───── Document section

- Born: February 8, 1928 Philadelphia, Pennsylvania
- Died: December 26, 2016 (aged 88) Philadelphia, Pennsylvania
- Education: Wesleyan University (B.A. 1948); University of Pennsylvania (M.D. 1952);
- Known for: Discovery of the Philadelphia chromosome
- Spouse: Helen Walker Worst (m. 1962; died 2004)
- Children: Timothy Karen Sharon Kristin Michael
- Awards: Lasker Award
- Scientific career
- Fields: Cancer research
- Workplaces: University of Pennsylvania;

= Peter Nowell =

American cancer researcher

Peter Carey Nowell (February 8, 1928 – December 26, 2016) was a cancer researcher and co-discoverer of the Philadelphia chromosome. At the time of his death, he was the Gaylord P. and Mary Louise Harnwell Emeritus Professor of Pathology and Laboratory Medicine at the University of Pennsylvania.

==Biography==
Peter Carey Nowell was born in Philadelphia. His mother was a writer and a teacher, and his father was an electrical engineer for the Bell Telephone Company.

──────────
───── Records

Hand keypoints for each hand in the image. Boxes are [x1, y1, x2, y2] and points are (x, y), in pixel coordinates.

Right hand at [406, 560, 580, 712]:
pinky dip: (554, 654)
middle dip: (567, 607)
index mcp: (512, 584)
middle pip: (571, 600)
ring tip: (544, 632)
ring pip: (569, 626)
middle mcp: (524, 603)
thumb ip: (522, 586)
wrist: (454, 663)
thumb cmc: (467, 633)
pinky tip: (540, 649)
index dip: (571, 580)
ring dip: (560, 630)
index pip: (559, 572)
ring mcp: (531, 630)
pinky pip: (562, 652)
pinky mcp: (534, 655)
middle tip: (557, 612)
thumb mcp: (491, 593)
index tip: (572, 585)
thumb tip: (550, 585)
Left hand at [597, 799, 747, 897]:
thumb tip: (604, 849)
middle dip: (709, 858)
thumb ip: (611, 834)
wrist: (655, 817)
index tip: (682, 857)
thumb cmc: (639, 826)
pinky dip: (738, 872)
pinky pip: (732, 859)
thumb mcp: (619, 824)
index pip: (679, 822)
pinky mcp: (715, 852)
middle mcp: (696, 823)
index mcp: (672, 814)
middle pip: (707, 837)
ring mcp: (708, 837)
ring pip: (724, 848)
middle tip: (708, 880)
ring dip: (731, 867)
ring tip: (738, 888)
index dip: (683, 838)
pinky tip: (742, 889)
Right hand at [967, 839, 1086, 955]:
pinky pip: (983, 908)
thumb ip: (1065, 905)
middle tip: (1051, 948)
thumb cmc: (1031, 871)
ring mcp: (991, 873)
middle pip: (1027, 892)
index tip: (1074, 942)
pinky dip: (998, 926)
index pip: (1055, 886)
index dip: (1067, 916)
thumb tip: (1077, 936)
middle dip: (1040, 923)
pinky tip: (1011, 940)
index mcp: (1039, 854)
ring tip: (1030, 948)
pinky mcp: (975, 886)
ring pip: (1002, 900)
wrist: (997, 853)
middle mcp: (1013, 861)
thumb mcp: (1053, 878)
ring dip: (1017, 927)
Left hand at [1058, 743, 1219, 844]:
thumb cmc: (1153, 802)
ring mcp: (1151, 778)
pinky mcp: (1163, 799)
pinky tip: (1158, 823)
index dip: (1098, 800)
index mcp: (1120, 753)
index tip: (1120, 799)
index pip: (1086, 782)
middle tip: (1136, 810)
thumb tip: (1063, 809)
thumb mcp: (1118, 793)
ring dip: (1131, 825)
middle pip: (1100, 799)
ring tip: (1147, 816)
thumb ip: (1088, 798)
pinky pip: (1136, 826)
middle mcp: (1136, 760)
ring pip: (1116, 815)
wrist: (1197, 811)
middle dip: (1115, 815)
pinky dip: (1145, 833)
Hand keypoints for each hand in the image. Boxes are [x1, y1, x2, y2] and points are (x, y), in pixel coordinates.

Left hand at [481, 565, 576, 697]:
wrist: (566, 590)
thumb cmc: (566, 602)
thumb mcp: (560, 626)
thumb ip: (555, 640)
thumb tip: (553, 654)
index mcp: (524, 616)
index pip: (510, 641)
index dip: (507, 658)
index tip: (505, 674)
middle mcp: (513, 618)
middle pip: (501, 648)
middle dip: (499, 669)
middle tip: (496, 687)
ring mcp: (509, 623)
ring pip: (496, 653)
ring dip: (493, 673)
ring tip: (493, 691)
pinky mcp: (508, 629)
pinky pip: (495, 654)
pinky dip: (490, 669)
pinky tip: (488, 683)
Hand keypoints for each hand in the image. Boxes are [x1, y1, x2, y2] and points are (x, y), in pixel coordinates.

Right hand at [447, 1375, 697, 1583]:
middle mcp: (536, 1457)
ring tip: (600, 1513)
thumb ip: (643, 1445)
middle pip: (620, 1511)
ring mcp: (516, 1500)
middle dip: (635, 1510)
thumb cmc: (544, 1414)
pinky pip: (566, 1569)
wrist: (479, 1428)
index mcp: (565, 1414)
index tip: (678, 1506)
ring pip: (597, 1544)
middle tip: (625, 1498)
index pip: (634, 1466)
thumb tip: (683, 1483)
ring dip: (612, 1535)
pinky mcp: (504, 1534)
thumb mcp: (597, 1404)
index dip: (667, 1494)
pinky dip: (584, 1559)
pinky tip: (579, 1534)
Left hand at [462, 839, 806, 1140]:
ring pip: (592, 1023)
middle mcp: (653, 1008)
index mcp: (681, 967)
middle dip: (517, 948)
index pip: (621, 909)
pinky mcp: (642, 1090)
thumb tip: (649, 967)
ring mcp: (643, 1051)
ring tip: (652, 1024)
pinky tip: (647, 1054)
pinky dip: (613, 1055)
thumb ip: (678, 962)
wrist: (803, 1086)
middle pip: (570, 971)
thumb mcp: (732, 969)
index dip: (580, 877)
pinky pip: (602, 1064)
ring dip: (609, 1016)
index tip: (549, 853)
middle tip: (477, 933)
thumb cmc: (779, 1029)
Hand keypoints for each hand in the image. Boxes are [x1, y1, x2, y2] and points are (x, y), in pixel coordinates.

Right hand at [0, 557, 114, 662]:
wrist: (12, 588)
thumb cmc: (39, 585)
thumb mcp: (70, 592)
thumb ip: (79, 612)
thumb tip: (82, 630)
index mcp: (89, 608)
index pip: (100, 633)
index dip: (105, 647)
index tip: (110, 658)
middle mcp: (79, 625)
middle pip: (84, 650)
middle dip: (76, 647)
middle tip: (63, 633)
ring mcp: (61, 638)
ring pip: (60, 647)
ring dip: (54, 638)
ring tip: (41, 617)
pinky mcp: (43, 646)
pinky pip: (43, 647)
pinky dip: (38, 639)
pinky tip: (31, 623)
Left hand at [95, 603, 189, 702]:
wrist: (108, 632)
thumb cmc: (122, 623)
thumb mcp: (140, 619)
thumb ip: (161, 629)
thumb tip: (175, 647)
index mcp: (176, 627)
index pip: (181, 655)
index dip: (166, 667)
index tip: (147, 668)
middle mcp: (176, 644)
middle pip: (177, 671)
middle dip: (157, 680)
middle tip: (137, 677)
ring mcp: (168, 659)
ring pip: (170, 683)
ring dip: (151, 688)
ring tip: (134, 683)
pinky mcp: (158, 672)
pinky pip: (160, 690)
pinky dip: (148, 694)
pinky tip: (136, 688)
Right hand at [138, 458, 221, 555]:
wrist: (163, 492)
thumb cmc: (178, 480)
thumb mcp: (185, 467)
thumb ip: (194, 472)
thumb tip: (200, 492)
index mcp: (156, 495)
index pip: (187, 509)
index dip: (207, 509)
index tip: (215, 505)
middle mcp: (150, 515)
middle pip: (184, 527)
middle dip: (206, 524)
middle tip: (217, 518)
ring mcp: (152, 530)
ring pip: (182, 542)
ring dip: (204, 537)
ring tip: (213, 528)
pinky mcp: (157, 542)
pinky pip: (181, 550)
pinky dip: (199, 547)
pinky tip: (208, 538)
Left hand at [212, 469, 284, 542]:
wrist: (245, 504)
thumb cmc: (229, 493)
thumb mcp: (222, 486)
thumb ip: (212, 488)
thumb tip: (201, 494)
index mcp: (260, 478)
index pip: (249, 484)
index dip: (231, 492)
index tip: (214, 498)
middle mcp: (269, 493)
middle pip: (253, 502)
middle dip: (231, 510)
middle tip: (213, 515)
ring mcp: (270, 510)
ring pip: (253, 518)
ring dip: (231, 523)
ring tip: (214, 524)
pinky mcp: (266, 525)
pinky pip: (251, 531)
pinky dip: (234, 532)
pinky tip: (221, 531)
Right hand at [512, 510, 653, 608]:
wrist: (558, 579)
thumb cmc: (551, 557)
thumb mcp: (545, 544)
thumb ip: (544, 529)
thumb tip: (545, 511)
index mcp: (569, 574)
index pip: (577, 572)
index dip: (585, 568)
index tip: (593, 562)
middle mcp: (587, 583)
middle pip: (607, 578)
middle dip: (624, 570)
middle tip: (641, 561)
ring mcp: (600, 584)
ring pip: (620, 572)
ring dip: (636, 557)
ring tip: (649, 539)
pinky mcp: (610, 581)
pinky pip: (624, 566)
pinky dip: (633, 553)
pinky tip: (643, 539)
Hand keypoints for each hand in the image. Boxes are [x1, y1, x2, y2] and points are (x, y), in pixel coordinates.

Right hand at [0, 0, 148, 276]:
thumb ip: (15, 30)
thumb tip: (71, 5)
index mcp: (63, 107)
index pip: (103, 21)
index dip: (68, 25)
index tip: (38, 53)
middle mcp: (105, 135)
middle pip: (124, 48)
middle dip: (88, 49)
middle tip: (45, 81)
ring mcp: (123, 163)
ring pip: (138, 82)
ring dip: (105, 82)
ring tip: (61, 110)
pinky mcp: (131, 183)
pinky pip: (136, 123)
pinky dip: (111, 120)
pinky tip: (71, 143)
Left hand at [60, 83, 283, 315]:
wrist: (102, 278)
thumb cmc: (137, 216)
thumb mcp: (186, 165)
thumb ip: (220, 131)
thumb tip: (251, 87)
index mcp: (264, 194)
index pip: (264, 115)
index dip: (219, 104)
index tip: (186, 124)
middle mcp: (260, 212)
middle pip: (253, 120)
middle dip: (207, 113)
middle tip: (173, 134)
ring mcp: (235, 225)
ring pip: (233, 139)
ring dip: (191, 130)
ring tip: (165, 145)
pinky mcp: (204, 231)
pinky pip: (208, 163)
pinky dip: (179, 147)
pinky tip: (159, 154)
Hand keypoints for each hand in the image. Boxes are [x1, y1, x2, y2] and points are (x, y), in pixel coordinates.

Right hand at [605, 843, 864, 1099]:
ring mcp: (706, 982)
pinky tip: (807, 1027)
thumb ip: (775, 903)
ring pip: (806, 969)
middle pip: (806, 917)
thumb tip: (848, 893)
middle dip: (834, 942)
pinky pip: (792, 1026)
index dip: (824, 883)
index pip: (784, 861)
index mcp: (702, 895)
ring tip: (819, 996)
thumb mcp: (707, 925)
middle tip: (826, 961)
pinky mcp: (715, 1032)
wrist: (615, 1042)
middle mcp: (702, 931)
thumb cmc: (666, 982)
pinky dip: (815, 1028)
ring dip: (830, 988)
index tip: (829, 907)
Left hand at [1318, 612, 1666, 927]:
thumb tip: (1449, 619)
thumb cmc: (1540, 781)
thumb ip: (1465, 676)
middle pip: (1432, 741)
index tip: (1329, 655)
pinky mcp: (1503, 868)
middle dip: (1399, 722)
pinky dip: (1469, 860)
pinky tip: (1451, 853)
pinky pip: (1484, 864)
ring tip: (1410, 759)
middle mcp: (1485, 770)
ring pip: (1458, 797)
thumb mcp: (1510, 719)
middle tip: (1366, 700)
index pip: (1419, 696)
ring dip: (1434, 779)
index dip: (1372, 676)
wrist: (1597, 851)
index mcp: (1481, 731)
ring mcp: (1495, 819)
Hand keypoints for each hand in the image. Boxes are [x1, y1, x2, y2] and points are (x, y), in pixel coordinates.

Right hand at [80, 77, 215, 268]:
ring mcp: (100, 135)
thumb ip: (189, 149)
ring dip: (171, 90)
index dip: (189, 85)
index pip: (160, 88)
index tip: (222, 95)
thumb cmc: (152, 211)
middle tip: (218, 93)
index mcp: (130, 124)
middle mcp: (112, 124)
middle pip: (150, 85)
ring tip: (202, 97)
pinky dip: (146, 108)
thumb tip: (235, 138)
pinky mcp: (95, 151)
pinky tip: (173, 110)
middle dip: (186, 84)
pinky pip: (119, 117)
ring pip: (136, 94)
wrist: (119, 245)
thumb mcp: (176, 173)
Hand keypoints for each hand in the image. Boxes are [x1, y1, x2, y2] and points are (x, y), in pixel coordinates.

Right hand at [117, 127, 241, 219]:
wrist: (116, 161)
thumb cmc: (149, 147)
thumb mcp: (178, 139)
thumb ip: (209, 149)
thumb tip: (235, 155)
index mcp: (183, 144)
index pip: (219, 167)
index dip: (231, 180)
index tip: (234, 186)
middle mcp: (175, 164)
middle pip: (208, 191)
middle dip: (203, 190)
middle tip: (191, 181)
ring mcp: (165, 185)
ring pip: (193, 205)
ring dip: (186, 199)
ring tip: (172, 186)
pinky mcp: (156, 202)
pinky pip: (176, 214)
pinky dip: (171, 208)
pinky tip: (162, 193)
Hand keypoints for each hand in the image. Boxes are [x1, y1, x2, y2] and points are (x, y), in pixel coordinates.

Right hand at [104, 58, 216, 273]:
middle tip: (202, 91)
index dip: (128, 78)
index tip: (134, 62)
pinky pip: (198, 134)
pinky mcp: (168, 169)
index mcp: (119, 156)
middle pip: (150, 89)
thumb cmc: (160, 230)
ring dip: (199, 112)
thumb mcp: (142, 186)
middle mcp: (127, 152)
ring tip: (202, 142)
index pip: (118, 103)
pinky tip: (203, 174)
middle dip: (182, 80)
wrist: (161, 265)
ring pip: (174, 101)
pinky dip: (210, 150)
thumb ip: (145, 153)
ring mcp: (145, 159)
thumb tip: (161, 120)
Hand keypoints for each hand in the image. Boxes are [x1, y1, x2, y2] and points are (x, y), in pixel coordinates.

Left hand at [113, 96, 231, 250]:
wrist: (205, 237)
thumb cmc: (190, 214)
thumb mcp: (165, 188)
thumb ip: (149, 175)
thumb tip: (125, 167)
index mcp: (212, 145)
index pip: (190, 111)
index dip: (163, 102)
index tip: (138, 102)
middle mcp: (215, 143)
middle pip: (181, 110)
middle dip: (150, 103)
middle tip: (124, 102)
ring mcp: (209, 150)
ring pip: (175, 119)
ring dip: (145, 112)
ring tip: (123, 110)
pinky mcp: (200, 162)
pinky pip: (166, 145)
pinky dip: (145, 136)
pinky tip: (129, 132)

──────────

[Exercise tasks]
1/ In the Peter Nowell biography, what was his father's job?
2/ Continue the Peter Nowell biography after its final sentence.

[Per-task answers]
1/ He was an electrical engineer for the Bell Telephone Company.

2/
He received a bachelor's degree in biology and chemistry from Wesleyan University in Middletown, Connecticut, in 1948 and a medical degree from the University of Pennsylvania in 1952. He joined the Navy, and during his tour he conducted research at the Naval Radiological Defense Laboratory in San Francisco. He joined the University of Pennsylvania faculty in 1956. At the time of his death, he was chairman of the department of pathology and laboratory medicine at Penn.

In 1952 Nowell married Helen Walker Worst. They had five children. His wife died in 2004.

Nowell died in Philadelphia, Pennsylvania.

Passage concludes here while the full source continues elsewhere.